[INSTRUCTIONS FOR THE TASK] For each entry, restate it word for word while omitting any image it holds.

[EXERCISE INPUT]
=======

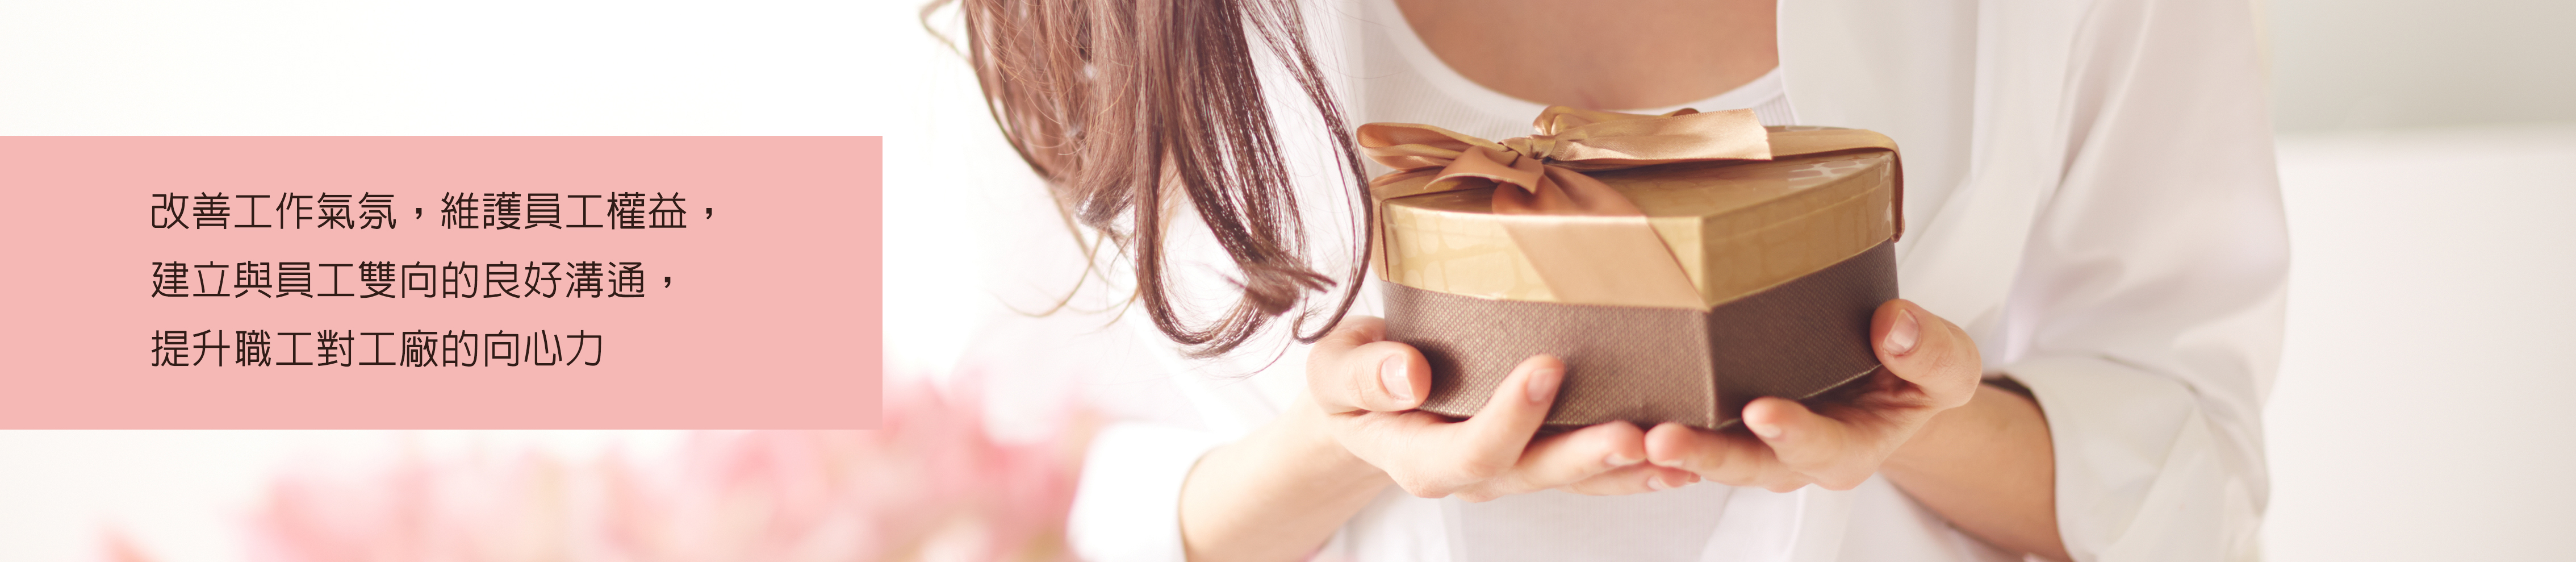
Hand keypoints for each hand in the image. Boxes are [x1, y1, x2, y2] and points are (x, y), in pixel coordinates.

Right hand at [1306, 316, 1700, 501]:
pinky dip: (1638, 468)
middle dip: (1587, 456)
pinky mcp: (1539, 455)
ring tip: (1683, 456)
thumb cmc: (1351, 379)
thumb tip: (1408, 375)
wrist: (1363, 402)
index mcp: (1420, 457)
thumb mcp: (1333, 371)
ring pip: (1574, 479)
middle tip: (1636, 436)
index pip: (1470, 450)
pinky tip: (1683, 459)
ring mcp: (1511, 470)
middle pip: (1535, 473)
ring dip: (1630, 471)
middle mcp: (1473, 474)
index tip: (1546, 366)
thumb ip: (1363, 375)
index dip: (1509, 417)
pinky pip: (1591, 471)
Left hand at [1642, 299, 1983, 490]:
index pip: (1821, 448)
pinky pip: (1683, 428)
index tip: (1764, 412)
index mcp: (1849, 449)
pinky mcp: (1721, 421)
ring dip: (1664, 447)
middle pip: (1745, 463)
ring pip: (1704, 452)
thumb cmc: (1914, 372)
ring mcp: (1751, 442)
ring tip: (1626, 432)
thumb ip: (1931, 352)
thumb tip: (1894, 326)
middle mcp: (1792, 456)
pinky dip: (1649, 425)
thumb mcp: (1948, 362)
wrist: (1886, 376)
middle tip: (1664, 439)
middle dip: (1704, 455)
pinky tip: (1614, 410)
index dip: (1794, 432)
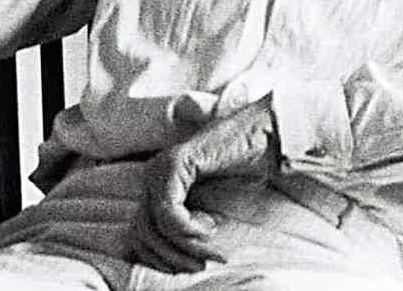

=======

[SOLVED PROBLEM]
Hand keypoints for each hand in the image. Boxes are [x1, y1, x2, y2] and points are (x, y), in pixel coordinates.

Right hand at [1306, 316, 1700, 501]:
pinky dip: (1638, 468)
middle dip: (1587, 456)
pinky mcp: (1539, 455)
ring tip: (1683, 456)
thumb cmc: (1351, 379)
thumb tip: (1408, 375)
wrist: (1363, 402)
index mcp: (1420, 457)
thumb mcp: (1333, 371)
ring pip: (1574, 479)
middle tip: (1636, 436)
index pip: (1470, 450)
pinky tip: (1683, 459)
ring mcp: (1511, 470)
middle pip: (1535, 473)
ring dip: (1630, 471)
middle mcp: (1473, 474)
index tip: (1546, 366)
thumb ip: (1363, 375)
index dip: (1509, 417)
pinky pip: (1591, 471)
Left hand at [1642, 299, 1983, 490]:
index pip: (1821, 448)
pinky pip: (1683, 428)
index tip: (1764, 412)
index mcp: (1849, 449)
pinky mcp: (1721, 421)
ring dip: (1664, 447)
middle pip: (1745, 463)
ring pip: (1704, 452)
thumb cmc: (1914, 372)
ring mcp: (1751, 442)
ring tip: (1626, 432)
thumb ip: (1931, 352)
thumb tip: (1894, 326)
middle mcp: (1792, 456)
pinky dip: (1649, 425)
thumb mcp: (1948, 362)
wrist: (1886, 376)
middle tip: (1664, 439)
middle dip: (1704, 455)
pinky tip: (1614, 410)
index dip: (1794, 432)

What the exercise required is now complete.